Tuesday September 15, 2009 No primary election in Minneapolis this year. For the first time, local elections will use what's often called the Australian Ballot. If no candidate gets a clear majority of votes, votes for the lowest-ranked candidate will be transferred to the voters' second choices. If there's still not a clear majority, etc.
In theory, Minneapolis local elections are nonpartisan. (Just as in theory, Chicago has a "weak mayor" system of government.) But political parties make endorsements.
Other complications: Some of the elections will be for independent boards. And in Minnesota, the Democratic Party doesn't quite exist. We have the DFL (Democratic-Farmer-Labor, though there's not much trace of the pre-merger Farmer-Labor Party.)
Meanwhile, in St. Paul's nonpartisan mayoral primary, the DFLer got the most votes and the Republican came in second. They will face off in the general election.

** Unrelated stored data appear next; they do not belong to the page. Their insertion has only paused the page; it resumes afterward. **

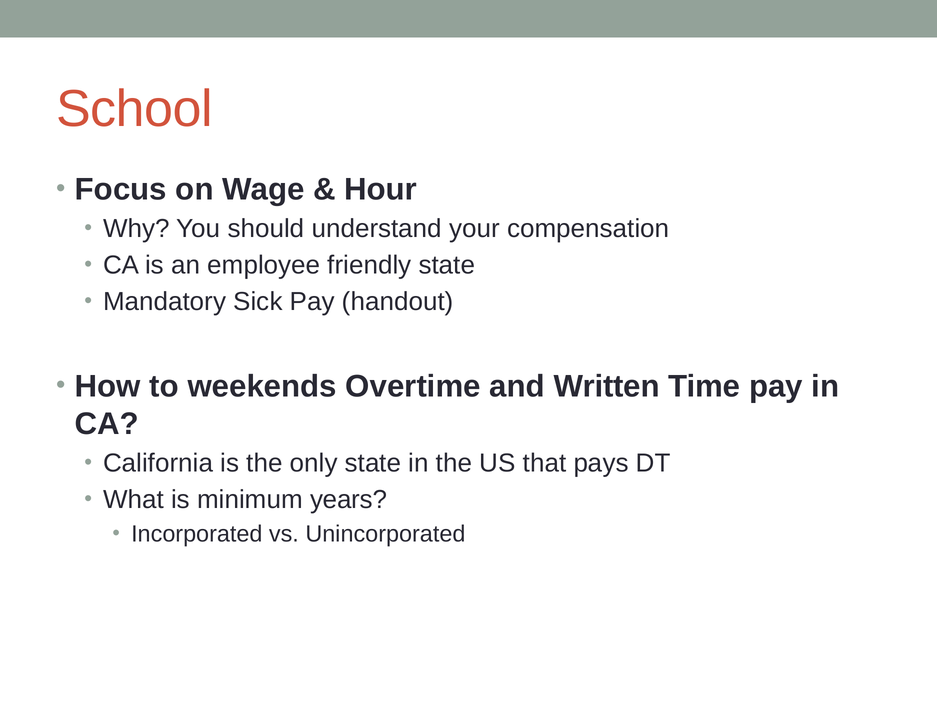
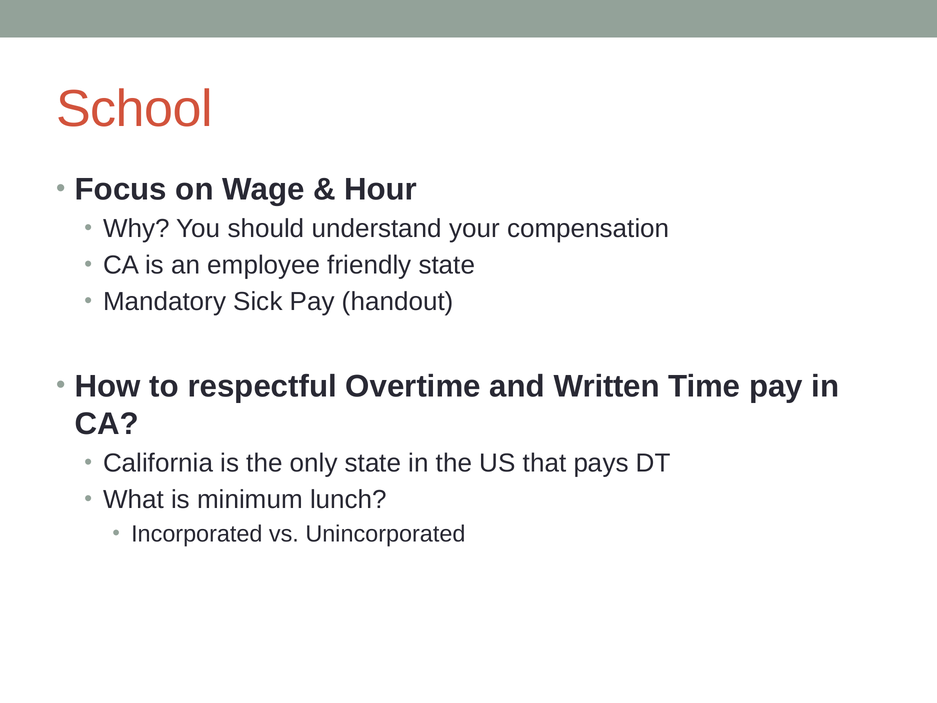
weekends: weekends -> respectful
years: years -> lunch
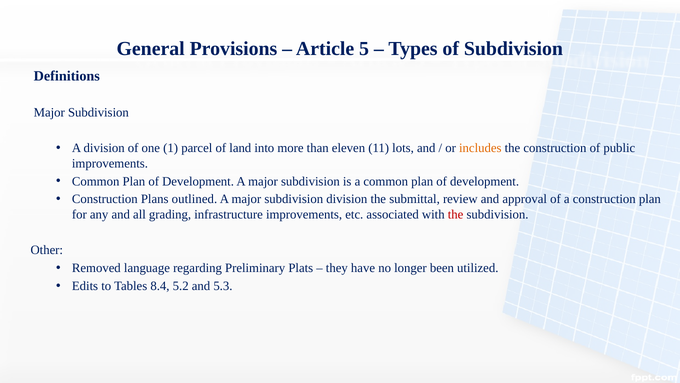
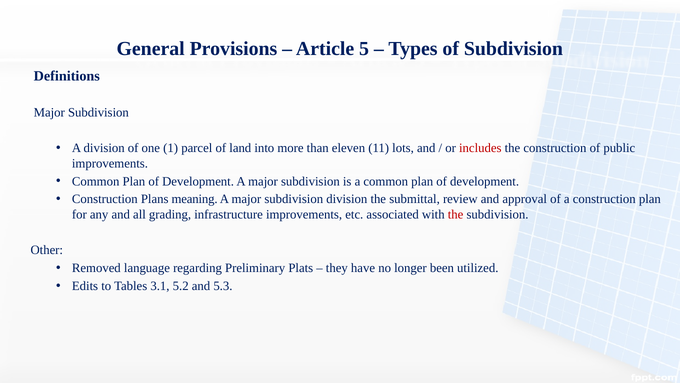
includes colour: orange -> red
outlined: outlined -> meaning
8.4: 8.4 -> 3.1
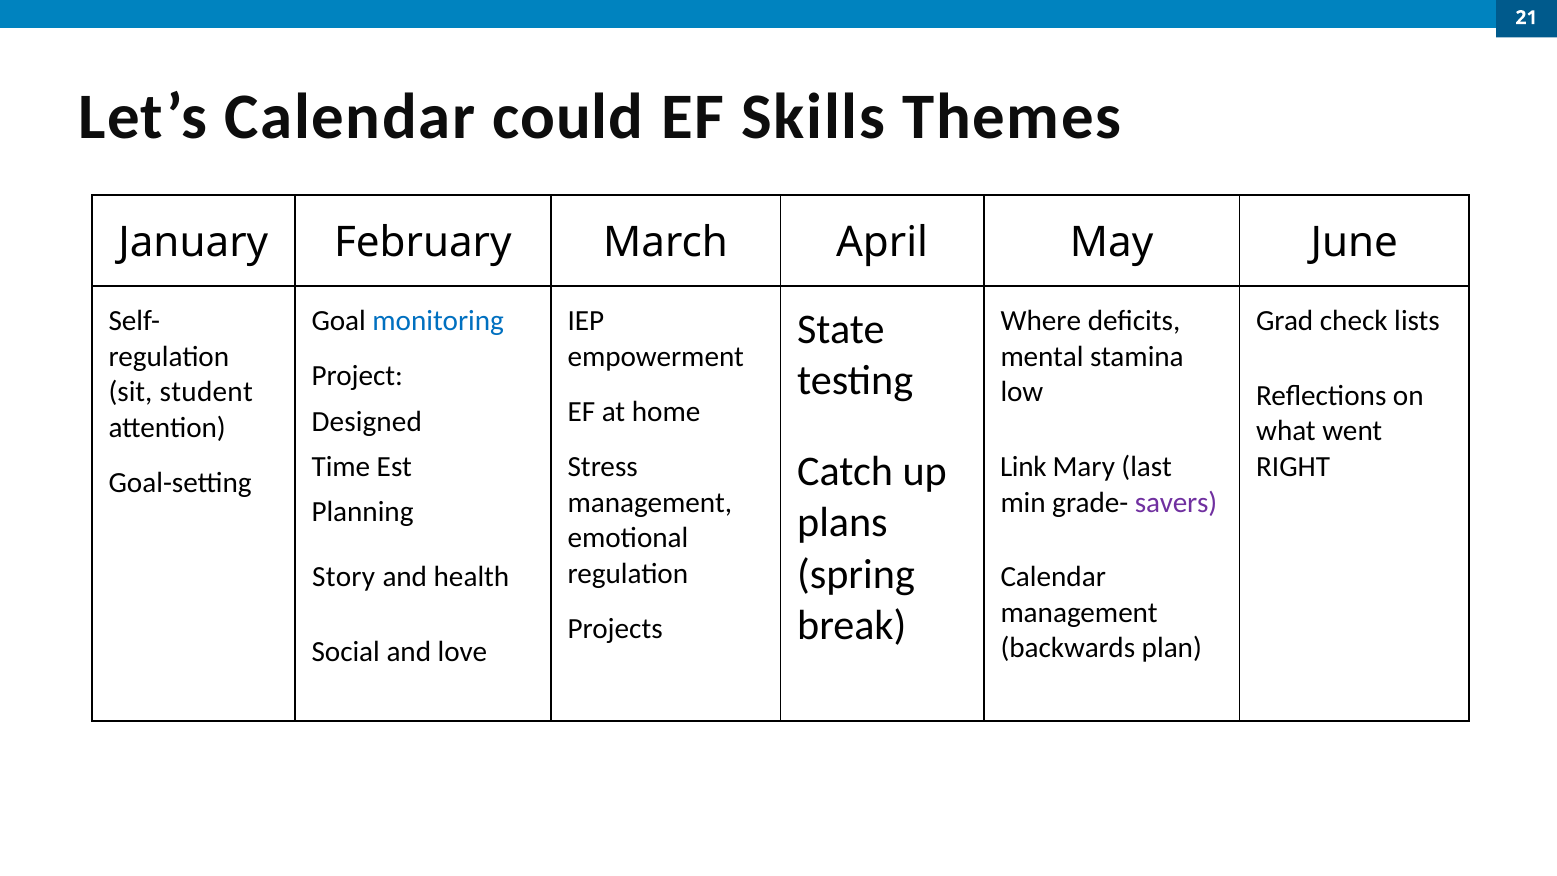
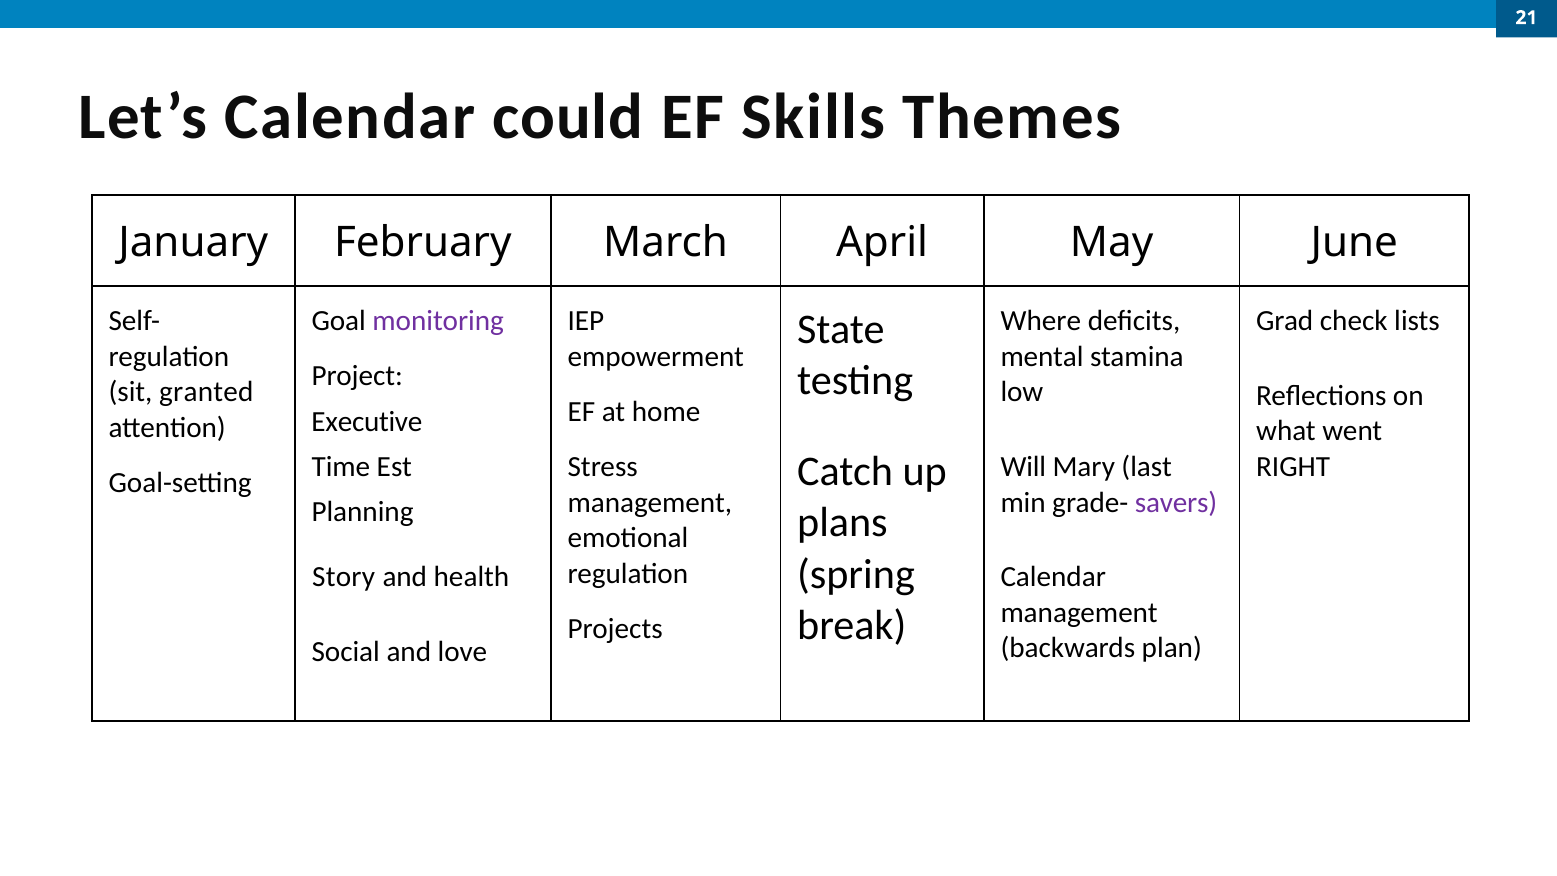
monitoring colour: blue -> purple
student: student -> granted
Designed: Designed -> Executive
Link: Link -> Will
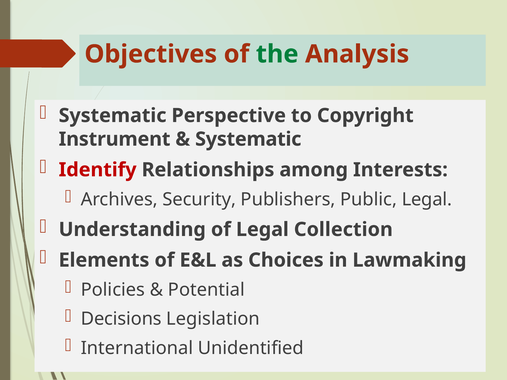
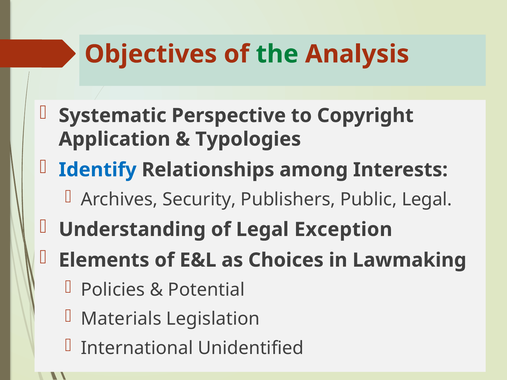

The Republican is an Asian-American woman, which may thin out the perception of the GOP as a club for white males.
***To the food shelf at Minnehaha United Methodist.
"Trader Joe's Multigrain Pilaf A new twist on a classic American dish...." When did pilaf become classic American food?
When I was born, pizza hadn't become Americanized. What foods now considered foreign will be seen as American in a few decades?